Were UK taxpayers duped into the bank bailout?

We all know of the disastrous condition of our global banking system and the havoc it has caused over the last 4 years since the recession started to bite. Talks of a double dip recession are comical as we need to leave the first one before we think about entering another!

The austerity measures imposed were felt worldwide with increased taxation measures, cut backs, rampant inflation and reduced borrowing. It is a complex and truly mammoth topic so I shall focus on one small island, which is representative of each and every country affected by this calamity.

Yes, of course, I am referring to my own fair shores, the United Kingdom.

UK taxpayers have been battered by increased taxes over the last few years and the bank bailout, purported to cost the UK taxpayers an extra £50 billion (that’s £50,000,000,000) was one of the largest nails in the coffin.

No small amount and a bitter pill to swallow but of course it gave us the benefit of having a greater control over the banks by taking a shareholding. Therefore like any shareholder we will benefit from payouts as these companies profit, ultimately reducing our tax bills. Right?

Royal Bank of Scotland was the main target in this debacle and under the new regime the taxpayer effectively controls 60%, with the merger of Lloyds, TSB and HBOS the taxpayer controls 40%. Barclays was the final bank, but declined government aid to raise its own capital.

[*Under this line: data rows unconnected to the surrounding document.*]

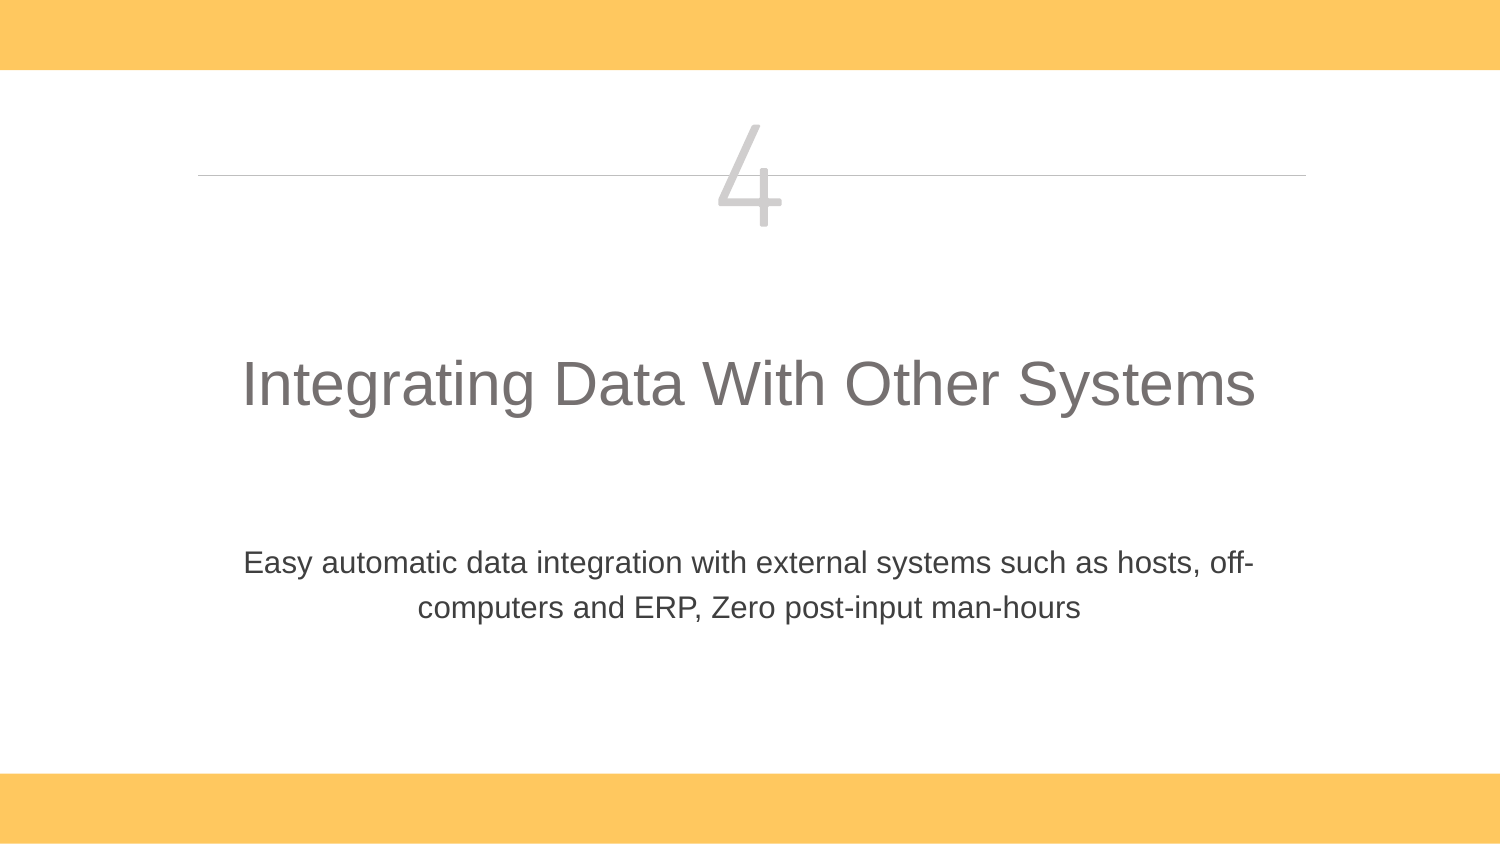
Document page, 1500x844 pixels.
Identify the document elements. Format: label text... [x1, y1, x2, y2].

text_box [718, 183, 782, 227]
text_box Integrating Data With Other Systems [141, 342, 1359, 418]
text_box Easy automatic data integration with external systems such as hosts, off-computers and ERP, Zero post-input man-hours [196, 535, 1304, 625]
text_box [759, 168, 768, 174]
text_box [729, 124, 761, 174]
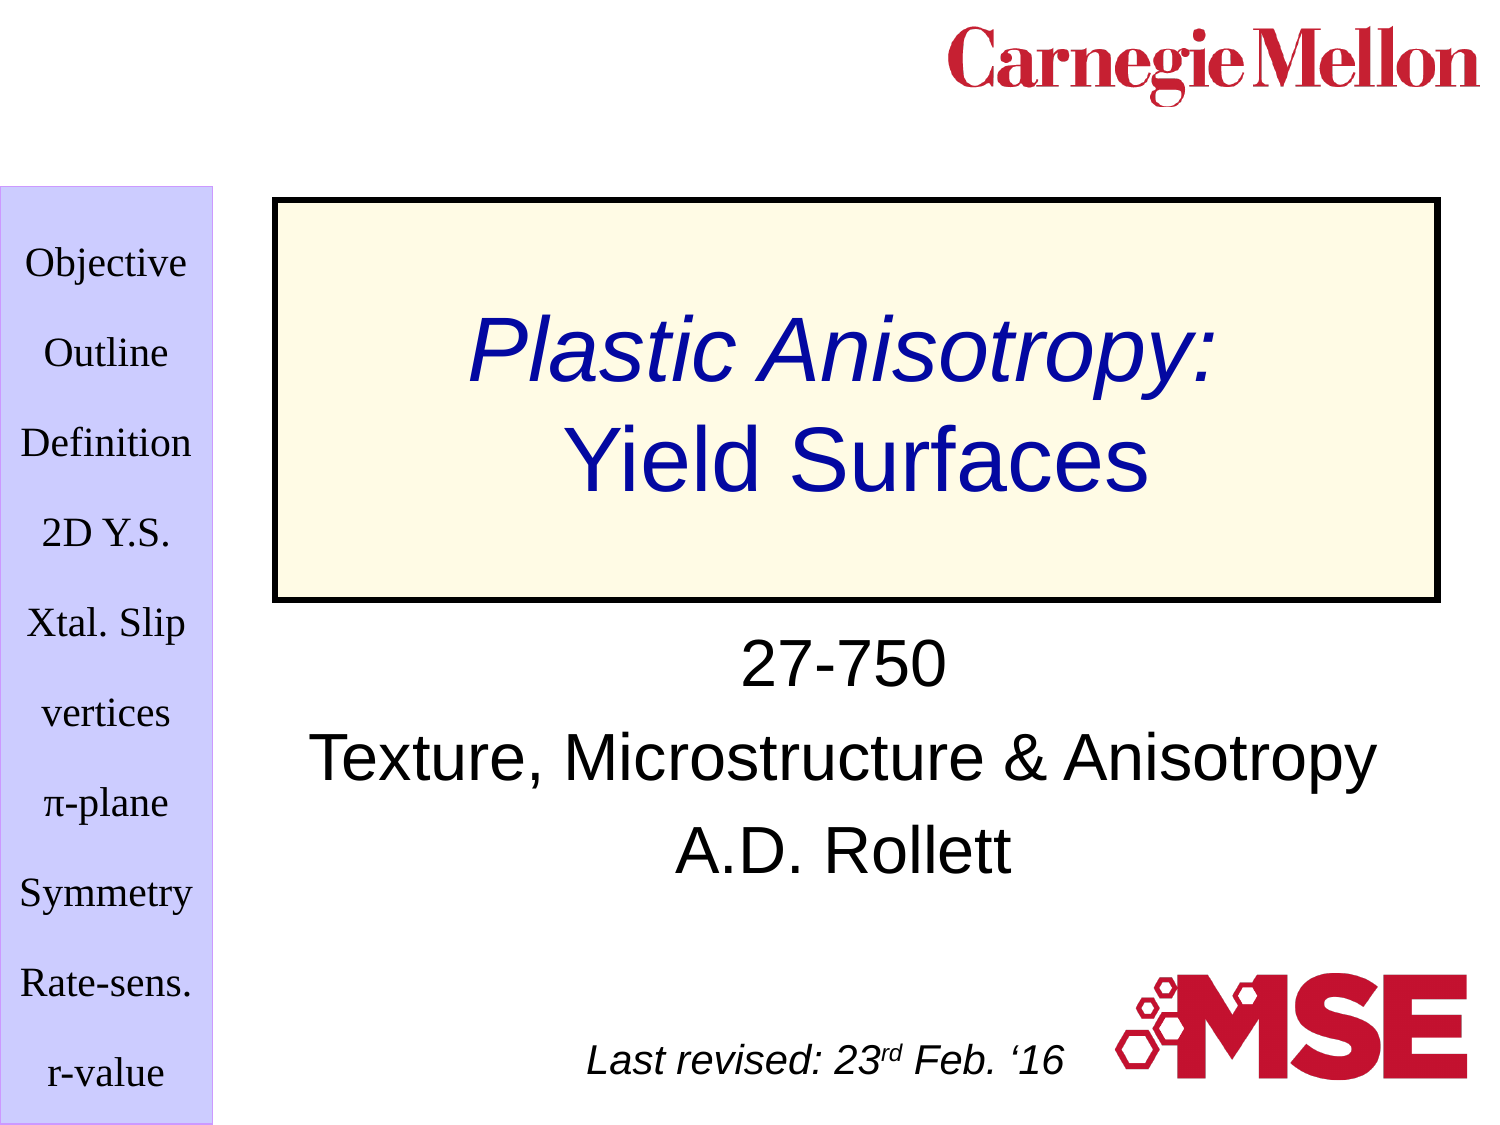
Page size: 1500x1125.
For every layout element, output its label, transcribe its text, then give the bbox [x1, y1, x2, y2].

subtitle 27-750 Texture, Microstructure & Anisotropy A.D. Rollett [224, 612, 1463, 1001]
text_box Last revised: 23rd Feb. ‘16 [571, 1025, 1080, 1090]
picture [1107, 965, 1476, 1088]
picture [948, 25, 1481, 107]
title Plastic Anisotropy: Yield Surfaces [274, 199, 1438, 601]
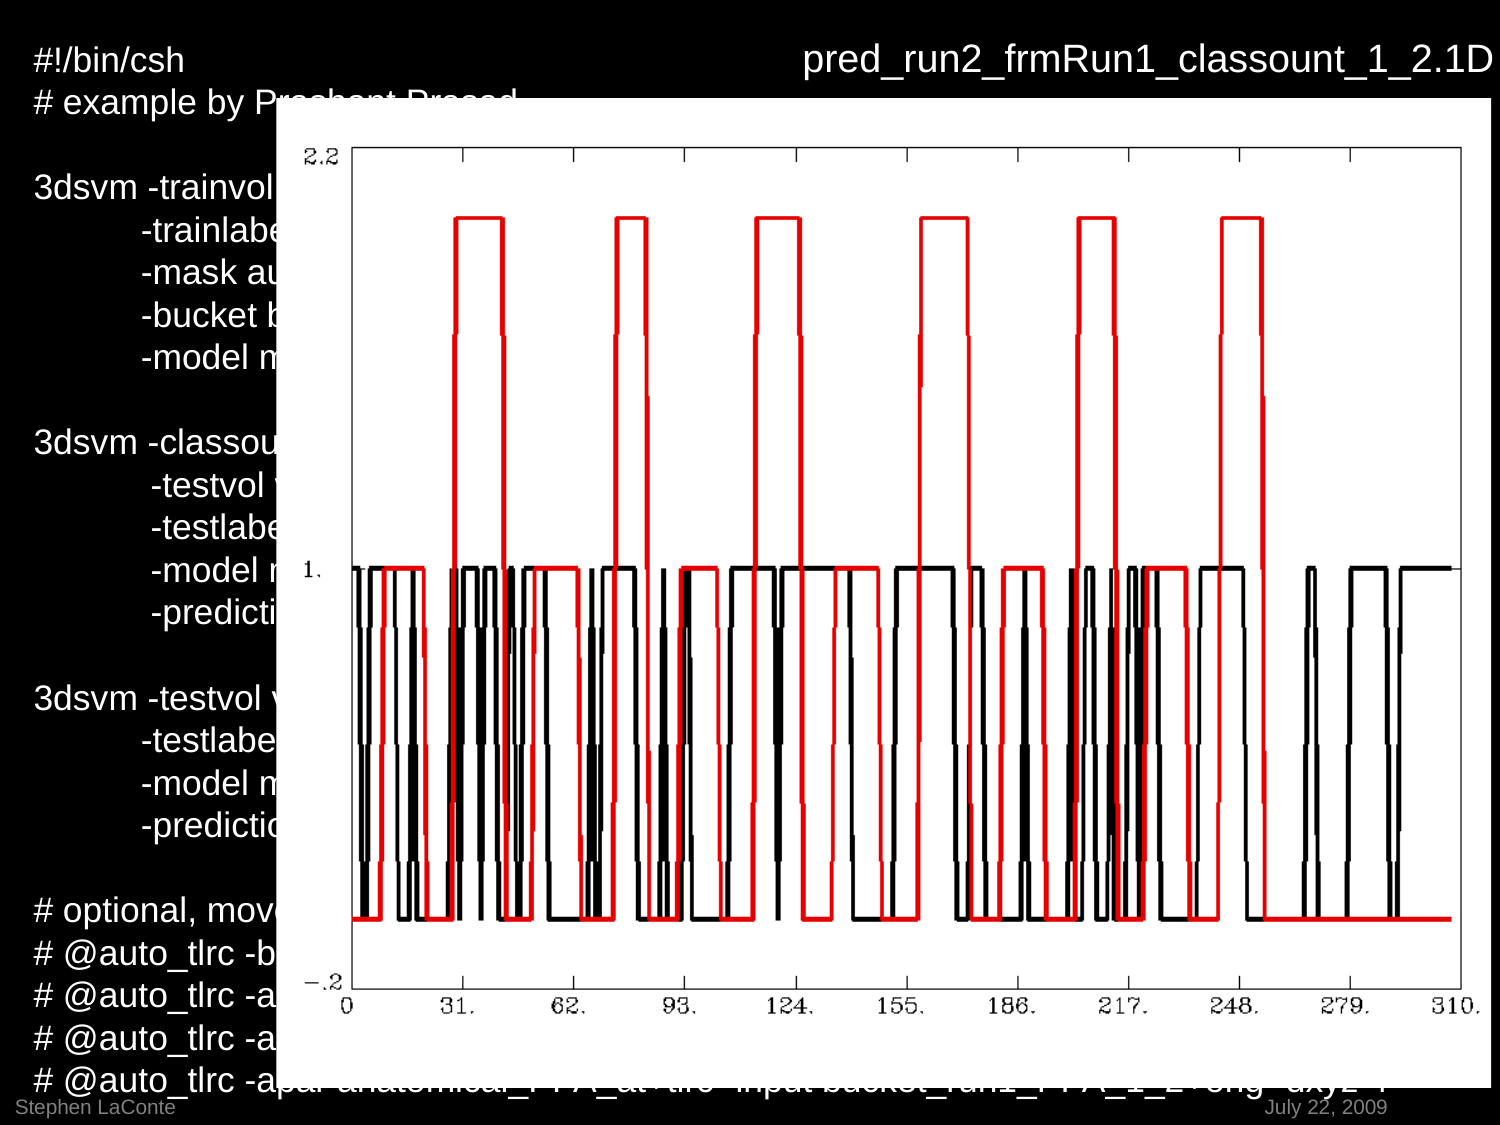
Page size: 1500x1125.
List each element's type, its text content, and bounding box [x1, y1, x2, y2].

Now I’m going slightly off topic to the USA but it will become self evident why I am shortly. More specifically I’m going to the Federal Reserve and their recent lending, which was reported in the Government Accountability Office Report published in July 2011.

All of you must know of the report to the Congressional Addressees? Being the world’s most important report ever published and affecting the entire GLOBAL economy as the single biggest report ever issued on the world’s reserve currency.

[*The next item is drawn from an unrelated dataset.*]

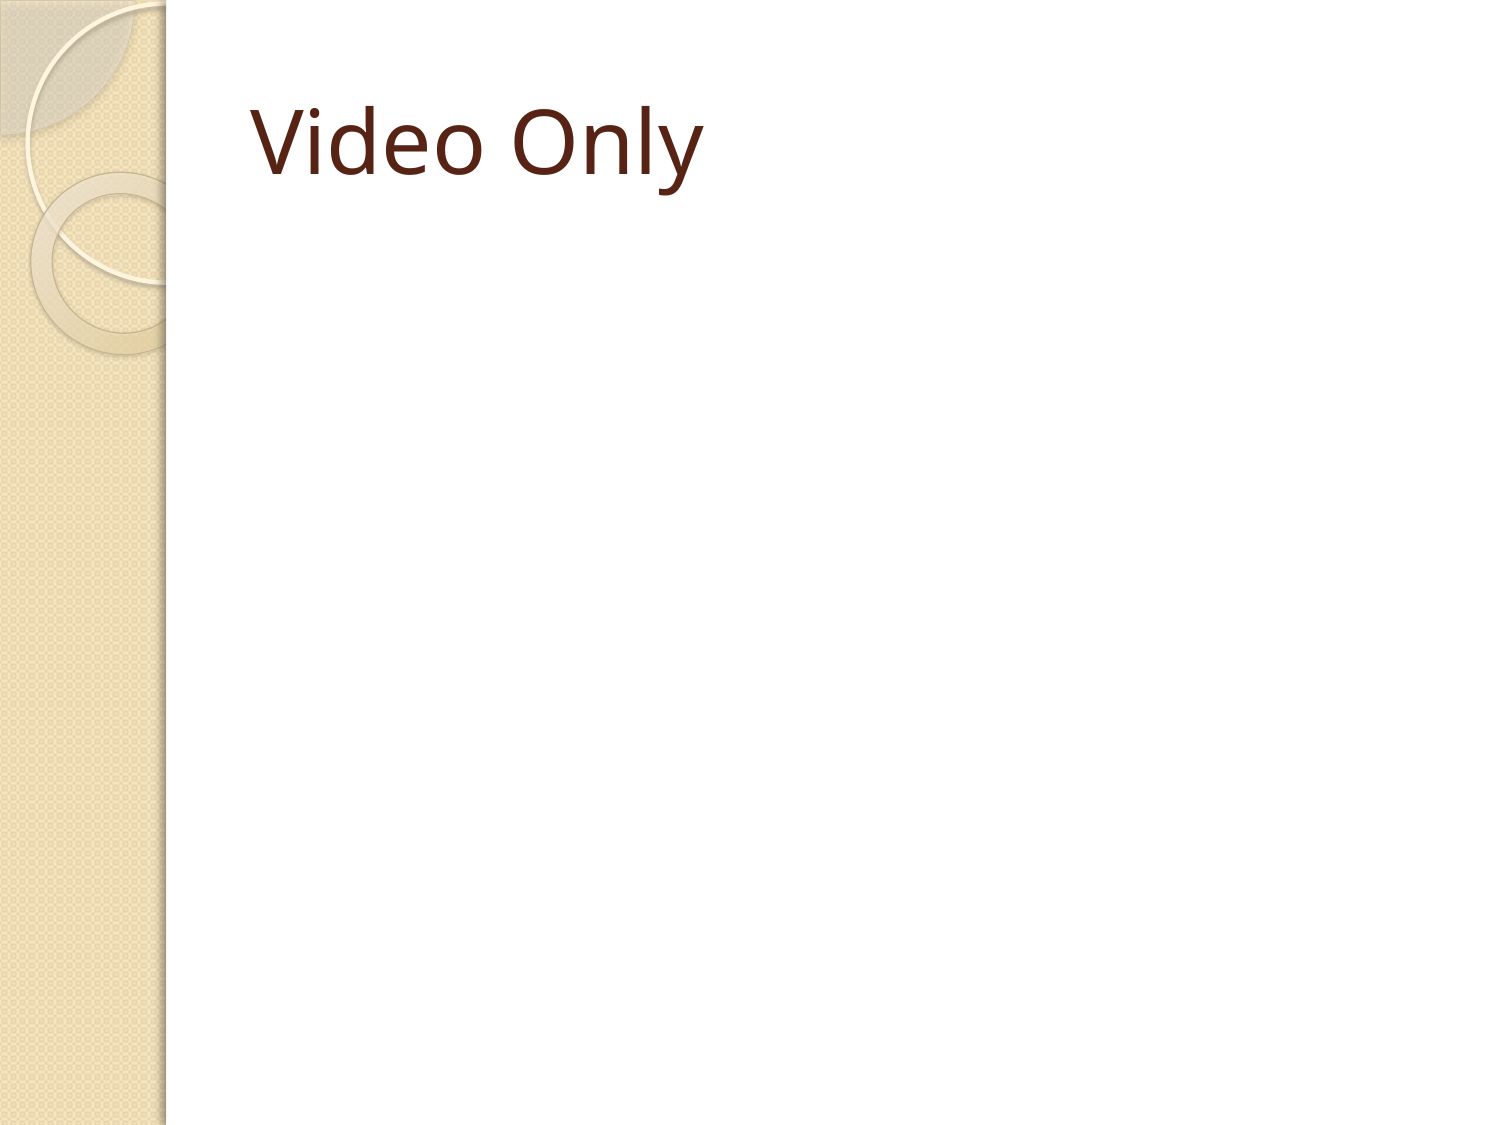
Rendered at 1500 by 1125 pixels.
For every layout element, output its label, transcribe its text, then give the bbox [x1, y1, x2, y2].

You’ve seen it? Read it? At least heard of it? Surely ever major news agency covered this as one of the most dangerous financial reports to have hit the economy in recent years. Ok, Ok, enough with the sarcasm, no neither did I. I hunted it down after finding out it existed and retain a copy of it for posterity.  What damming evidence could this report contain that the press would suppress such an important document? The report covers lending from the Federal Reserve to major worldwide financial and banking institutions between December 2007 and July 2010. It’s a weighty tome of 266 pages but buried right in the centre on page 133 is where it gets interesting.

I will write a full report in due time and even publish the document online for others to peruse at their leisure, but for now I will return to the UK shoreline and our ‘taxpayer controlled’ banks.

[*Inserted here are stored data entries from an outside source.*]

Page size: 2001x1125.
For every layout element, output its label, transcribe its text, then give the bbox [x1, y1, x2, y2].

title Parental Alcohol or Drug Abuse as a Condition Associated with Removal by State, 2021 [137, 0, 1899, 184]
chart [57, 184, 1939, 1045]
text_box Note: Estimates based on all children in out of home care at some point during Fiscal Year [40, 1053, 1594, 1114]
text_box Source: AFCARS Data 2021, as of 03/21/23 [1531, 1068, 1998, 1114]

In these 32 months (Dec ’07 to Jul ’10) we have partially ‘owned’ RBS it has borrowed from the Federal Reserve a total of $541,000,000,000. That is not a typo, that is 541 billion dollars (approx £345 billion), nearly 7 times our bailout package. If £50 billion buys you 60% then surely the Federal Reserve now owns 414%?

Similarly the Bank of Scotland is listed as having borrowed $181,000,000,000 and Barclays a staggering $868,000,000,000. These 3 banks alone have borrowed more than $1.59 trillion (approx £986 billion).

The report shows that in 32 months the Federal Reserve lent over $16 trillion. Just over $500 billion EVERY month.  I dread to think what the last years unreported figures are.

I have yet to see a report from the banks showing these figures, how much they have paid back and how on earth they intend to pay the rest, but rest assured in today’s economy  recession it will eventually fall squarely on the shoulders of those who allowed them to get away with it. (By the way if you’re reading this, I’m talking about YOU the taxpayer)

With crisis after crisis devaluing the currency, it will only take one straw to break the camel’s back. Surely this tome would raise it to the ground, yet press suppression and apathy keep it from having its ultimate effect.

As banks (including some of those previously mentioned) suddenly start to increase Gold reserves you must wonder to what end?

(1)    If quantitative easing (money printing) is truly a limitless supply of free money and can go on indefinitely, what possible use could they have for such a shiny asset?

(2)    Alternatively if this exponential process of money printing has an impassable ceiling defined by consumer confidence, then how far off can it be before we collide with it?

The UK debt is officially £950 billion, yet just the 3 banks listed above appear to have borrowed MORE than that figure in just 32 months.

Whatever currency you work in, USD, GBP or Euro, prepare for one of the two scenarios above to happen. I know which one I’m betting on and I’m already preparing for the inevitable outcome.